Getestet: Das Skype-Handy von SMC
Handy im Alltagseinsatz
Damit der Skyper möglichst überall erreichbar ist, kann er nicht nur eine Liste mit bevorzugten WLAN-Netzen anlegen, sondern auch die Option zur automatischen Einwahl in offene WLAN-Netze aktivieren - ebenfalls eine innovative, neue Funktion. Durchschnittlich verhält sich das WSKP100 dagegen in Sachen Funkreichweite: Zwar gibt das Handbuch einen Radius von 90 Metern um den Access-Point an, je nach Position des Routers oder Bausubstanz bleiben real etwa 20 Meter übrig. Der Übergang zu anderen Netzen läuft meist automatisch, nur gelegentlich muss das WSKP100 zur erneuten Netzwerksuche animiert werden.
50 Stunden Standby und drei Stunden Gesprächszeit gibt SMC als Betriebszeit an. Kommt unter Idealbedingungen hin, findet netzwelt: Im kombinierten Testbetrieb lieferte der Akku Saft für etwa 44 Stunden. Dann braucht es rund drei Stunden, um die volle Ladung Elektronen nachzuschieben. Um Energie zu sparen, schaltet sich das Display bei Nichtbenutzung komplett ab - werkseitig allerdings erst nach zwei Minuten. Das lässt sich in den Telefoneinstellungen ändern; zur Verfügung stehen Werte zwischen einer und zehn Minuten.
Weckt man das Telefon aus dem Standby-Schlaf, zeigt das Display ähnlich wie ein gewöhnliches Handy Akku, Netzabdeckung und Uhrzeit an, zusätzlich sind Guthaben und Online-Status zu sehen. Da es keine Tastensperre gibt, wird dieser Bildschirminhalt beim Transport in Rucksack oder Tasche öfter als notwendig angezeigt. Die über die Softkeys erreichbaren Menüs sind leicht ablesbar und logisch gegliedert. Allein die Optionen zur Abmeldung des Skype-Benutzers und der Klingelton-Stummschaltung verbergen sich hinter einem längeren Druck auf den Ausschalter.
WSKP100
Bis auf Instant Messaging bietet das WSKP100 sämtliche Kommunikations-Funktionen des Skype-Clients.

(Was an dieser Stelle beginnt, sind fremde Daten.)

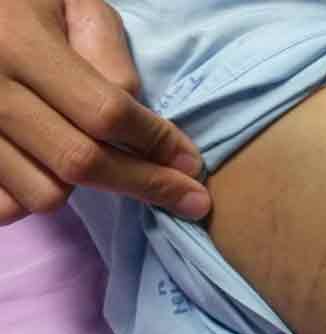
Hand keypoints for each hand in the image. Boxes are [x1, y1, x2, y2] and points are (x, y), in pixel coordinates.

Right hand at [0, 0, 210, 224]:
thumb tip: (141, 123)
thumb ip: (109, 55)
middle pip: (82, 162)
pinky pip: (7, 208)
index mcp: (21, 44)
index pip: (106, 111)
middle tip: (190, 200)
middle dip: (147, 184)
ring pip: (46, 194)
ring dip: (81, 186)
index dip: (157, 142)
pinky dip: (34, 198)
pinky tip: (50, 171)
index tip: (193, 164)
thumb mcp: (71, 5)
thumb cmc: (22, 7)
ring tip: (91, 156)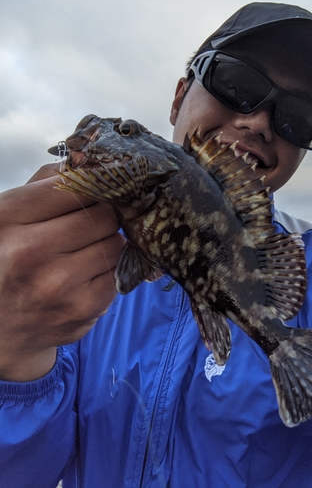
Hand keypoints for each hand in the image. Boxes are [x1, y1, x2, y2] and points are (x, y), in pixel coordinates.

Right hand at [0, 164, 124, 380]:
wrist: (0, 329)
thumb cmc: (6, 261)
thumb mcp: (9, 217)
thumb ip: (45, 185)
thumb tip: (90, 164)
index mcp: (9, 218)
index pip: (76, 185)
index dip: (93, 187)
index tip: (96, 192)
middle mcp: (32, 251)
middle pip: (104, 215)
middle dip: (103, 218)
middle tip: (91, 226)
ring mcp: (59, 285)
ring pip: (116, 244)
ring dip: (107, 245)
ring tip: (83, 254)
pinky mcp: (83, 310)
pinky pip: (119, 274)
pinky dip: (108, 272)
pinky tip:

Im Betriebszustand zeigt das Display zusätzlich zu den handy-typischen Merkmalen auch Online-Status und Guthaben an.
Die vorliegende Firmware-Version 1.10 macht insgesamt einen guten Eindruck, während des Testzeitraumes gab es lediglich einen Absturz zu vermelden. Auch liegt die Firmware bisher nur in englischer Sprache vor. Ein kleiner Schönheitsfehler entpuppte sich bei der Texteingabe: Drückt man ungeduldig die etwas langsam reagierende Raute-Taste für das Verzeichnis der Sonderzeichen gleich mehrfach, muss die Einblendung des Verzeichnisses auch mehrfach wieder beendet werden. Laut SMC liegt jedoch das nächste Firmware-Update schon bei Skype zur Zertifizierung vor.
Fazit: Das Warten hat sich gelohnt
Lange genug haben Skype-Nutzer auf PC-unabhängige Hardware warten müssen. Seit Sommer 2005 kursierten bereits Gerüchte um geplante Skype-Hardware, die sich im Laufe des Jahres immer mehr verdichteten: Belkin, Edgecore, Netgear und SMC ließen verlauten, an einem WLAN-Telefon für Skype zu arbeiten. Zuletzt wurde die Markteinführung der WiFi-Phones durch finale Testläufe und strenge Zertifizierungs-Kriterien seitens Skype verzögert, doch rechtzeitig zum Weihnachtsgeschäft hat Skype den Startschuss erteilt.
Die umfangreiche Testphase hat sich bezahlt gemacht: Das vorliegende SMC WSKP100 ist als zuverlässiges Skype-Telefon allemal geeignet, ein Bestseller zu werden. Verbesserungswünsche wie Skype-Textmessaging oder einen Webbrowser gibt es dennoch. Besonders günstig ist das WSKP100 im Skype-Shop zu bekommen: Werden anderswo 160 Euro und mehr fällig, gibt es bei Skype für 139 noch einen WLAN-Router von La Fonera dazu. Doch viele würden sicherlich gerne auf den Router verzichten, wenn sie dafür noch ein paar Euro weniger löhnen müssten.